Земли, где очутились члены русской экспедиции, в наши дни являются частью независимого государства Джибути, а тогда находились в сфере колониальных интересов Франции. Заняв старую крепость Сагалло, Ашинов и его спутники провозгласили ее территорией колонии «Новая Москва» и подняли над зданием крепостной казармы свое знамя. Естественно, что появление в заброшенной крепости иностранцев, да еще поднявших русский флаг, было расценено французским командованием как вопиющая наглость. Но сначала французы попытались вступить с Ашиновым и Паисием в переговоры. Когда переговоры не увенчались успехом, в район Сагалло были направлены сразу три военных корабля.

Командование французскими колониальными войсками потребовало от Ашинова явиться для разбирательств во французскую крепость. Впрочем, вскоре французы опять проявили снисхождение и сообщили, что достаточно просто спустить флаг. Ашинов отказался. Французские власти вступили в переписку с Санкт-Петербургом, разъясняя сложившуюся ситуацию, однако царские дипломаты могли только развести руками – Ашинов был неуправляемым человеком и рычагов давления на него в данной ситуации не было никаких. Французы опять сообщили, что не хотят применять силу и Ашинов со спутниками могут оставаться в крепости сколько угодно, если откажутся от военно-политического содержания миссии и уберут флаг. В конечном итоге, Санкт-Петербург фактически разрешил французскому командованию самостоятельно решать вопрос с обитателями Сагалло.

5 февраля 1889 года к Сагалло подошли четыре военных корабля. На требование сдаться Ашинов ответил отказом, после чего командир эскадры приказал дать в сторону крепости предупредительный залп корабельных орудий. Реакции со стороны Ашинова не последовало и французские корабли уже всерьез стали стрелять по Сагалло. Погибли пять человек – один казак, две женщины и трое детей. После этого Ашинов вывесил белый флаг и вскоре к крепости подошло французское судно, которое забрало русскую экспедицию с ее вещами из Сагалло. Через две недели французское командование передало ашиновцев русским властям, а те отправили их домой, в Россию. Участников экспедиции разделили на две группы. Большинство, включая рядовых казаков, монахов, мещан с женами и детьми, доставили в Одессу и отпустили по домам. Но руководителей экспедиции, включая и Ашинова, арестовали и доставили для разбирательства в Севастополь.

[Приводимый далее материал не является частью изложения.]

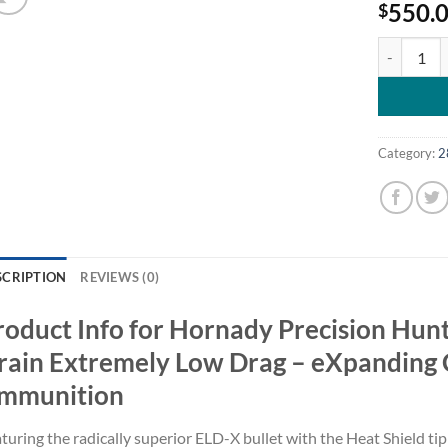
550.
$
Hornady Pr
Category:
2
SCRIPTION
REVIEWS (0)
roduct Info for Hornady Precision Hun
rain Extremely Low Drag – eXpanding C
mmunition
turing the radically superior ELD-X bullet with the Heat Shield tip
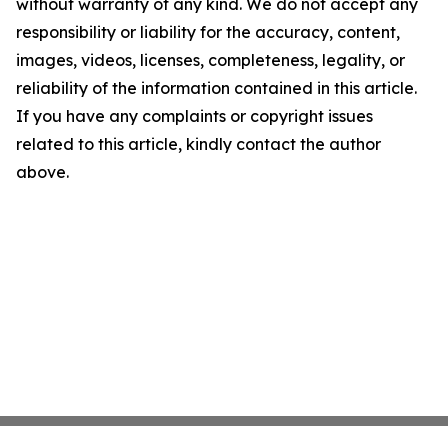
without warranty of any kind. We do not accept any
responsibility or liability for the accuracy, content,
images, videos, licenses, completeness, legality, or
reliability of the information contained in this article.
If you have any complaints or copyright issues
related to this article, kindly contact the author
above.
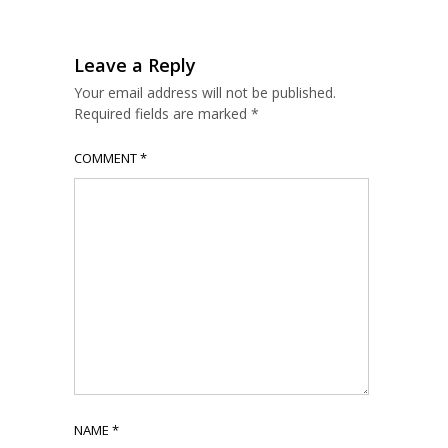
Leave a Reply
Your email address will not be published.
Required fields are marked
*
COMMENT
*
NAME
*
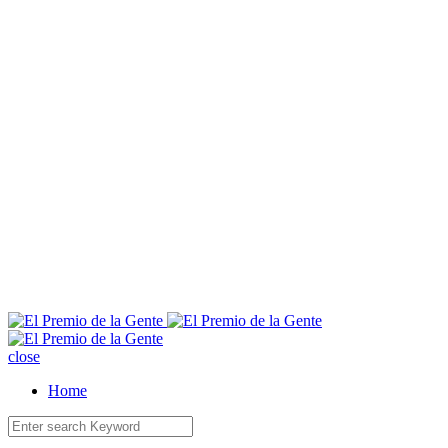
E
close
Home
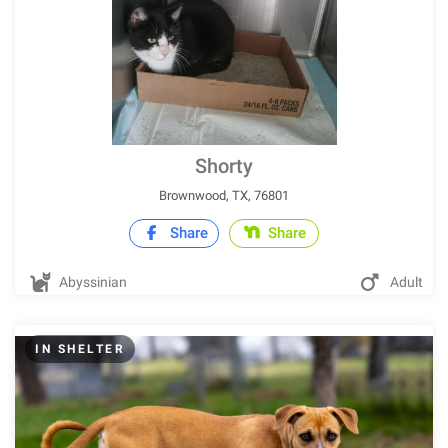
Shorty
Brownwood, TX, 76801
Share
Share
Abyssinian
Adult
IN SHELTER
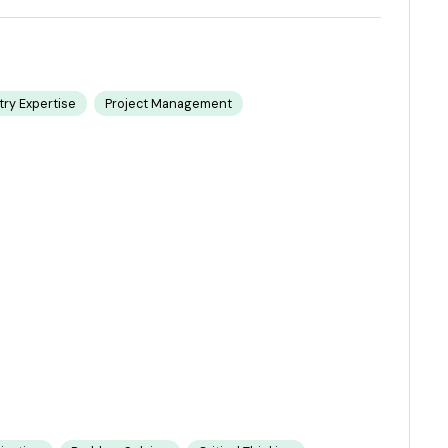
try Expertise
Project Management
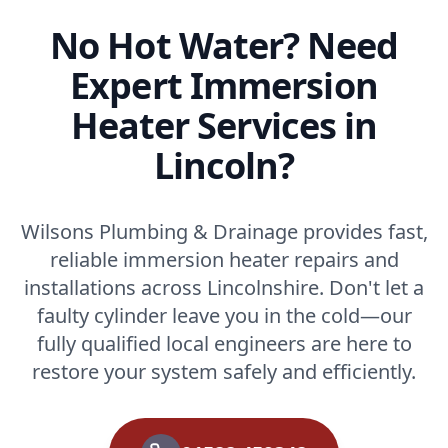
No Hot Water? Need
Expert Immersion
Heater Services in
Lincoln?
Wilsons Plumbing & Drainage provides fast,
reliable immersion heater repairs and
installations across Lincolnshire. Don't let a
faulty cylinder leave you in the cold—our
fully qualified local engineers are here to
restore your system safely and efficiently.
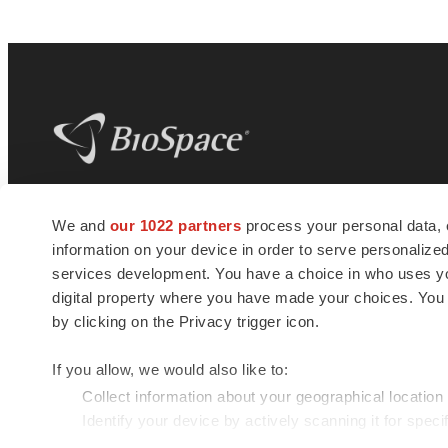
BioSpace
is the digital hub for life science
We and
our 1022 partners
process your personal data, 
news and jobs. We provide essential
information on your device in order to serve personali
insights, opportunities and tools to
connect innovative organizations and
services development. You have a choice in who uses you
talented professionals who advance
digital property where you have made your choices. You
health and quality of life across the globe.
by clicking on the Privacy trigger icon.
If you allow, we would also like to:
Collect information about your geographical location
Identify your device by actively scanning it for specif
© 1985 - 2026 BioSpace.com. All rights reserved.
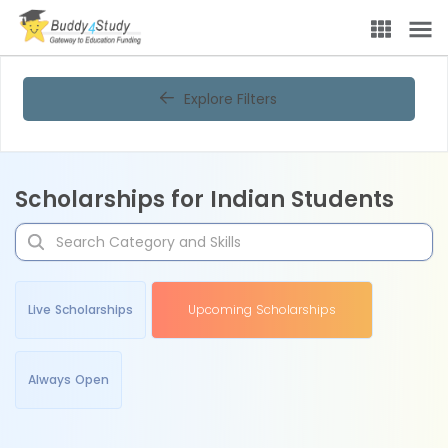
Explore Filters
Scholarships for Indian Students
Live Scholarships
Upcoming Scholarships
Always Open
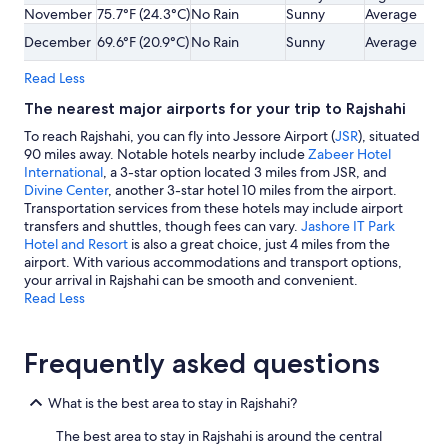
November
75.7°F (24.3°C)
No Rain
Sunny
Average
December
69.6°F (20.9°C)
No Rain
Sunny
Average
Read Less
The nearest major airports for your trip to Rajshahi
To reach Rajshahi, you can fly into Jessore Airport (
JSR
), situated
90 miles away. Notable hotels nearby include
Zabeer Hotel
International
, a 3-star option located 3 miles from JSR, and
Divine Center
, another 3-star hotel 10 miles from the airport.
Transportation services from these hotels may include airport
transfers and shuttles, though fees can vary.
Jashore IT Park
Hotel and Resort
is also a great choice, just 4 miles from the
airport. With various accommodations and transport options,
your arrival in Rajshahi can be smooth and convenient.
Read Less
Frequently asked questions
What is the best area to stay in Rajshahi?
The best area to stay in Rajshahi is around the central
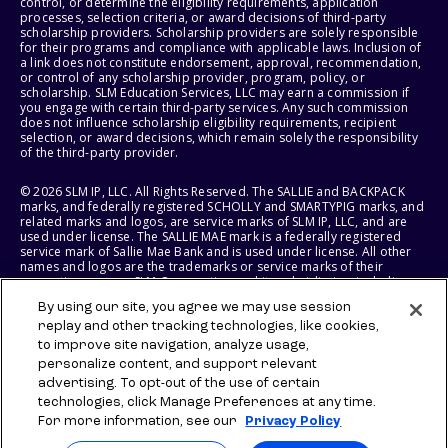
control, or determine the eligibility requirements, application
processes, selection criteria, or award decisions of third-party
scholarship providers. Scholarship providers are solely responsible
for their programs and compliance with applicable laws. Inclusion of
a link does not constitute endorsement, approval, recommendation,
or control of any scholarship provider, program, policy, or
scholarship. SLM Education Services, LLC may earn a commission if
you engage with certain third-party services. Any such commission
does not influence scholarship eligibility requirements, recipient
selection, or award decisions, which remain solely the responsibility
of the third-party provider.
© 2026 SLM IP, LLC. All Rights Reserved. The SALLIE and BACKPACK
marks, and federally registered SCHOLLY and SMARTYPIG marks, and
related marks and logos, are service marks of SLM IP, LLC, and are
used under license. The SALLIE MAE mark is a federally registered
service mark of Sallie Mae Bank and is used under license. All other
names and logos are the trademarks or service marks of their
respective owners. SLM Corporation and its subsidiaries, including
Sallie Mae Bank, are not sponsored by or agencies of the United
By using our site, you agree we may use session
States of America.
replay and other tracking technologies, like cookies,
to improve site navigation, analyze usage,
SLM EDUCATION SERVICES, LLC AND SALLIE MAE BANK RESERVE THE
RIGHT TO MODIFY OR DISCONTINUE PRODUCTS, SERVICES, AND
personalize content, and support relevant
BENEFITS AT ANY TIME WITHOUT NOTICE.
advertising. To opt-out of the use of certain
technologies, click Manage Preferences at any time.
For more information, see our
Privacy Policy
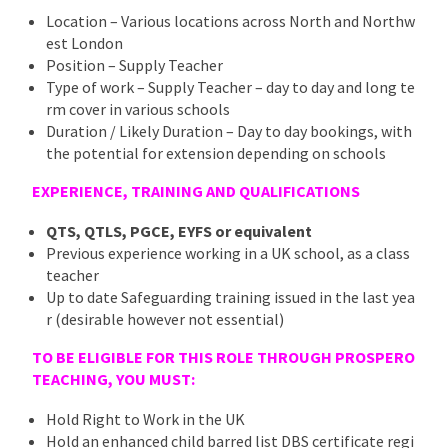
Location – Various locations across North and Northw
est London
Position – Supply Teacher
Type of work – Supply Teacher – day to day and long te
rm cover in various schools
Duration / Likely Duration – Day to day bookings, with
the potential for extension depending on schools
EXPERIENCE, TRAINING AND QUALIFICATIONS
QTS, QTLS, PGCE, EYFS or equivalent
Previous experience working in a UK school, as a class
teacher
Up to date Safeguarding training issued in the last yea
r (desirable however not essential)
TO BE ELIGIBLE FOR THIS ROLE THROUGH PROSPERO
TEACHING, YOU MUST:
Hold Right to Work in the UK
Hold an enhanced child barred list DBS certificate regi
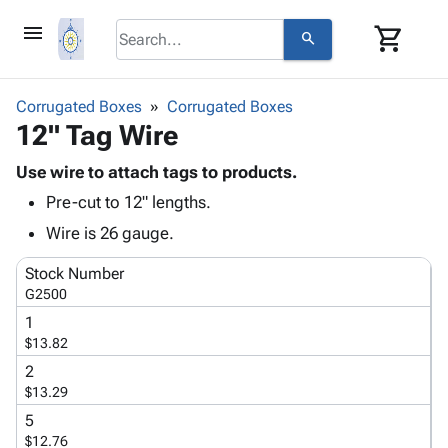
menu
shopping_cart
search
browse
keyboard_arrow_down
Category
Corrugated Boxes
Corrugated Boxes
keyboard_arrow_down
12" Tag Wire
Corrugated
Poly
keyboard_arrow_down
Bins,
Use wire to attach tags to products.
Products
Shelving
Pre-cut to 12" lengths.
Adhesives
&
Bags
& Tape
Wire is 26 gauge.
Storage
-
Protective
keyboard_arrow_down
Boxes -
Poly
Stock Number
Packaging
Corrugated
Shrink
G2500
Shipping
keyboard_arrow_down
Boxes
Film
Bubble,
1
Supplies
-
Stretch
Foam &
$13.82
ID &
keyboard_arrow_down
Mailers
Film
Cushioning
Chipboard
Marking
2
Envelopes
Cartons
$13.29
Operating
keyboard_arrow_down
& Mailers
Edge
Labels
Supplies
5
Mailing
Protectors
Markers
$12.76
Featured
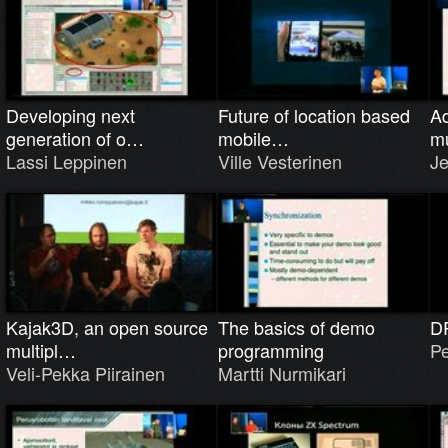
Developing next
Future of location based
Ad
generation of o…
mobile…
m
Lassi Leppinen
Ville Vesterinen
Je
Kajak3D, an open source
The basics of demo
D
multipl…
programming
Pe
Veli-Pekka Piirainen
Martti Nurmikari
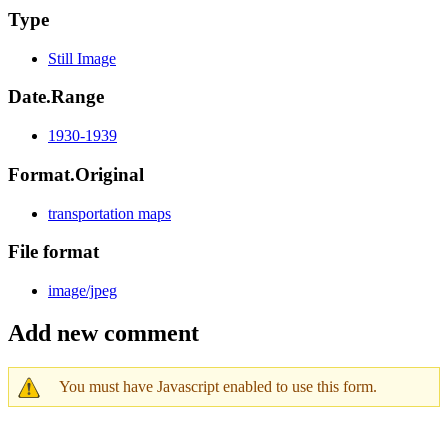
Type
Still Image
Date.Range
1930-1939
Format.Original
transportation maps
File format
image/jpeg
Add new comment
You must have Javascript enabled to use this form.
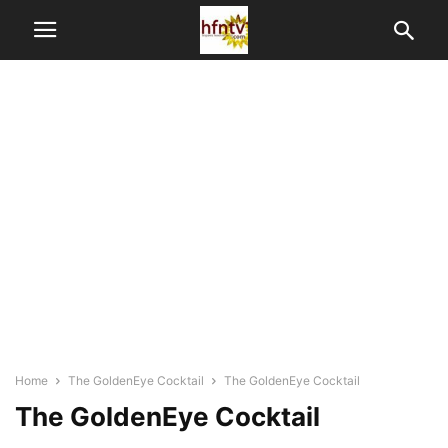
Home
The GoldenEye Cocktail
The GoldenEye Cocktail
The GoldenEye Cocktail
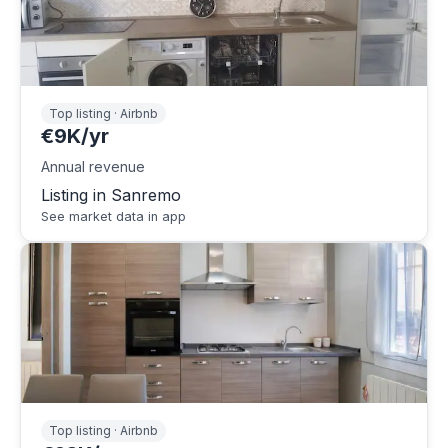
Top listing · Airbnb
€9K/yr
Annual revenue
Listing in Sanremo
See market data in app
Top listing · Airbnb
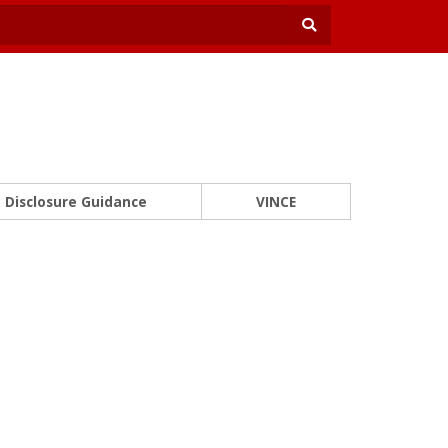
Disclosure Guidance
VINCE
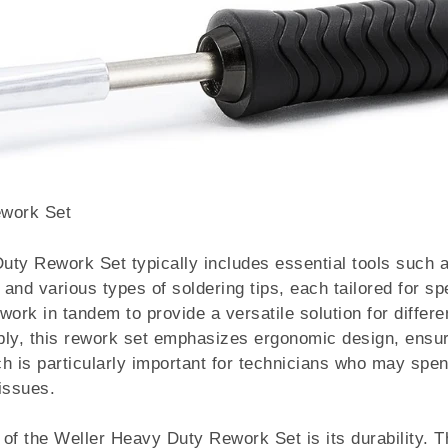
ework Set
ty Rework Set typically includes essential tools such a
and various types of soldering tips, each tailored for spe
rk in tandem to provide a versatile solution for differen
bly, this rework set emphasizes ergonomic design, ensur
h is particularly important for technicians who may spe
 issues.
of the Weller Heavy Duty Rework Set is its durability. T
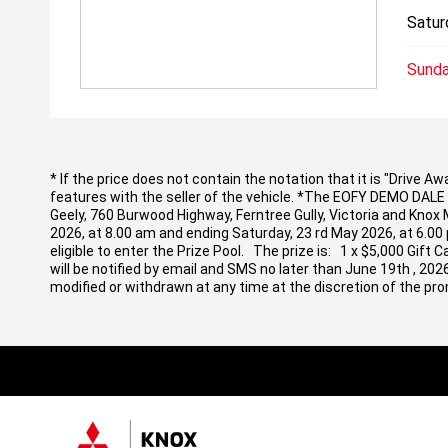
Satur
Sunda
* If the price does not contain the notation that it is "Drive
features with the seller of the vehicle. *The EOFY DEMO DALE EV
Geely, 760 Burwood Highway, Ferntree Gully, Victoria and Knox
2026, at 8.00 am and ending Saturday, 23 rd May 2026, at 6.00
eligible to enter the Prize Pool. The prize is: 1 x $5,000 Gif
will be notified by email and SMS no later than June 19th , 20
modified or withdrawn at any time at the discretion of the pro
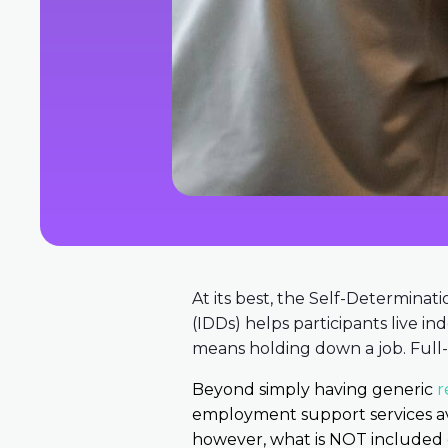
At its best, the Self-Determinati
(IDDs) helps participants live i
means holding down a job. Full-
Beyond simply having generic
r
employment support services ava
however, what is NOT included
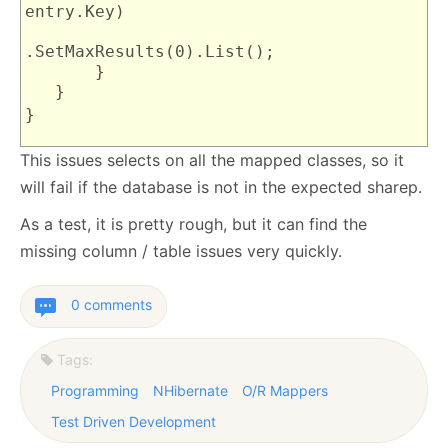
entry.Key)
.SetMaxResults(0).List();
}
}
}
This issues selects on all the mapped classes, so it
will fail if the database is not in the expected sharep.
As a test, it is pretty rough, but it can find the
missing column / table issues very quickly.
0 comments
Tags:
Programming
NHibernate
O/R Mappers
Test Driven Development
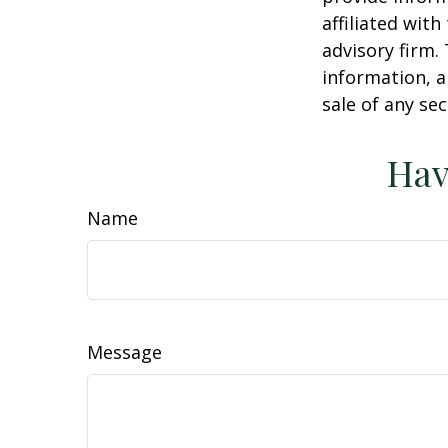
affiliated wit
advisory firm.
information, a
sale of any se
Hav
Name
Message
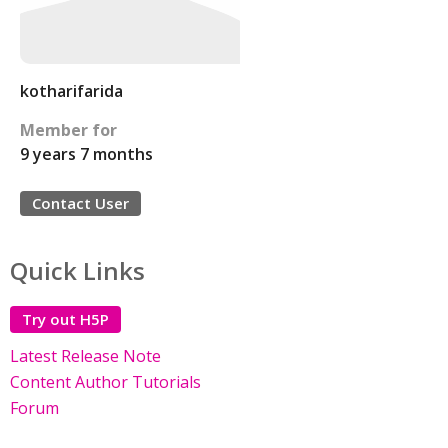
kotharifarida
Member for
9 years 7 months
Contact User
Quick Links
Try out H5P
Latest Release Note
Content Author Tutorials
Forum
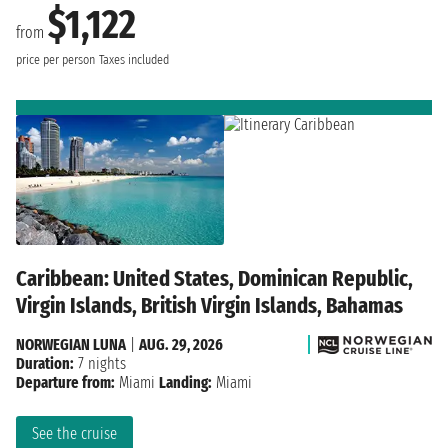
$1,122
from
price per person
Taxes included
Caribbean: United States, Dominican Republic,
Virgin Islands, British Virgin Islands, Bahamas
NORWEGIAN LUNA
|
AUG. 29, 2026
Duration:
7 nights
Departure from:
Miami
Landing:
Miami
See the cruise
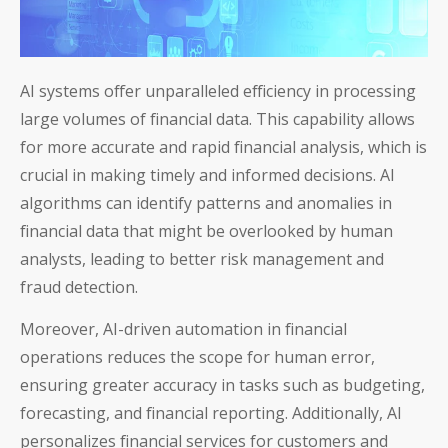
AI systems offer unparalleled efficiency in processing
large volumes of financial data. This capability allows
for more accurate and rapid financial analysis, which is
crucial in making timely and informed decisions. AI
algorithms can identify patterns and anomalies in
financial data that might be overlooked by human
analysts, leading to better risk management and
fraud detection.
Moreover, AI-driven automation in financial
operations reduces the scope for human error,
ensuring greater accuracy in tasks such as budgeting,
forecasting, and financial reporting. Additionally, AI
personalizes financial services for customers and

Царские власти распорядились выслать Ашинова на три года под полицейский надзор в Саратовскую губернию, а архимандрита Паисия отправить в монастырь в Грузию. Это была вполне объяснимая реакция, поскольку Александр III не желал ухудшать отношения Российской империи с Францией и был взбешен непокорностью и «партизанщиной» Ашинова. Так закончилась попытка русских казаков закрепиться на территории далекой Эфиопии.



Когда в 1895-1896 гг. разразилась итало-эфиопская война, Николай Леонтьев отправился в Африку вновь – на этот раз во главе миссии русских офицеров – добровольцев. Он сыграл важнейшую роль в модернизации эфиопской армии, создав в составе воинства Менелика первый пехотный батальон, полностью организованный в соответствии с русской военной наукой. Заслуги Николая Леонтьева перед Эфиопией были по достоинству оценены Менеликом, который присвоил русскому военачальнику высшее в стране воинское звание «деджазмеги» и назначил его генерал-губернатором экваториальных провинций Эфиопии.

В период с начала 1890-х гг. по 1914 г. в Эфиопии побывали многие русские добровольцы – офицеры и казаки, принимавшие участие в войнах на стороне Эфиопской империи и вносившие вклад в строительство военного и гражданского управления страны. Конечно, их участие не было столь ярким и авантюрным, как миссия Ашинова, но носило куда более осмысленный и, главное, полезный и для России, и для Эфиопии характер.